The result will be greater inequality in the targeted countries, with the
least well-off excluded even more rigidly from health-care and education,
and necessities of life – water, for example – subjected to market
mechanisms and priced beyond the capacity of those most in need.
Why didn’t this rate a mention from the celebrity roster? It hardly matters,
I suppose. What matters is that we recognise the role which it suggests the
Live 8 celebrities have been playing.
Their efforts have had the effect of blunting the edge of political
opposition to the rulers of the richest nations.
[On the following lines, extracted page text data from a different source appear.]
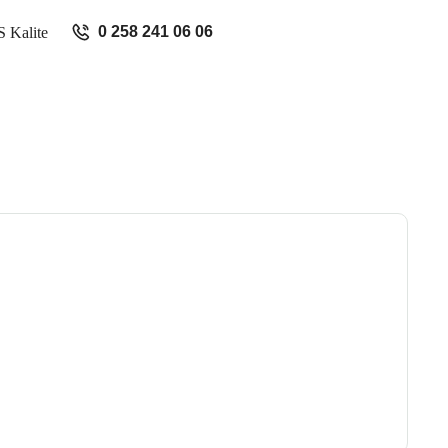
0 258 241 06 06
 Kalite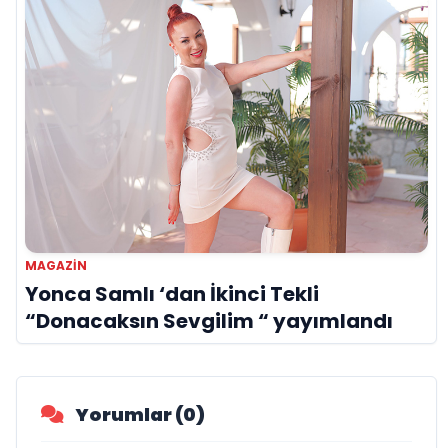
MAGAZIN
Yonca Samlı ‘dan İkinci Tekli
“Donacaksın Sevgilim “ yayımlandı
Yorumlar (0)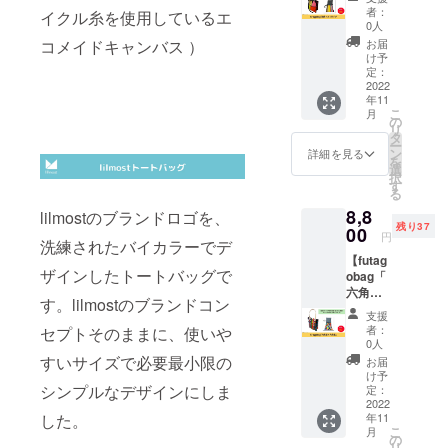
プ」】
商品詳
た状
者：
イクル糸を使用しているエ
カバン
細 肩か
態:15c
0人
を2つ
らかけ
m×14.5
お届
コメイドキャンバス ）
くっつ
られる
cm 多少
け予
けた
レザー
定：
の差異
とって
2022
のトッ
はご了
年11
も斬新
プハン
承くだ
こ
月
なデザ
ドルと
の
さい。
リ
インの
ナイロ
タ
※送料込
ー
futagob
ンショ
ン
みのお
詳細を見る
を
ag(フタ
ルダー
選
値段で
択
ゴバッ
スト
す
す。
る
グ)で
ラップ
8,8
す。 四
lilmostのブランドロゴを、
の両方
残り37
角×スト
00
で持ち
円
洗練されたバイカラーでデ
ライプ
運びが
【futag
になり
可能な
ザインしたトートバッグで
obag「
ます。
デザイ
六角形×
●商品詳
ン。ス
す。lilmostのブランドコン
六角
細 肩か
ナップ
支援
形」】
らかけ
留めの
者：
セプトそのままに、使いや
カバン
られる
オープ
0人
を2つ
レザー
ントッ
すいサイズで必要最小限の
お届
くっつ
のトッ
プ。内
け予
けた
シンプルなデザインにしま
プハン
定：
ポケッ
とって
2022
ドルと
ト１
年11
した。
も斬新
ナイロ
つ。撥
こ
月
なデザ
ンショ
の
水加
リ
It is this factor which
brought the rock aristocracy and the political elite together, and which is
symbolised in the knighthood conferred on Geldof by the Queen of England.
More important, perhaps, has been the function of the rock gentry in
protecting criminal war-mongers from the repercussions of their crimes.
I travelled into Edinburgh for the 250,000-strong Make Poverty History rally
on July 2nd on the parish bus from Tilliecoultry in Clackmanannshire. A more
moderate, welcoming and idealistic busload of people you wouldn’t meet in a
month of Scottish Sundays. Every one that I spoke to saw the connection
between expenditure on war and the persistence of world poverty.
The US alone has already spent more than three times as much on the war
against Iraq as all the G8 countries have pledged in debt relief and
increased aid to Africa. Primary-school children have no difficulty
understanding the relevance of this relationship.
So, who is it that Geldof and Bono think they’d be alienating if, in the
course of what they say is a campaign against poverty, they spoke out
against arms spending and war? Not the parishioners of St. John Vianney’s,
Tilliecoultry, I can tell you.
So, who, then?
And contrarywise, whose interests are they bolstering when they resolve not
only to sing dumb on the issue themselves but to ensure that others do, too?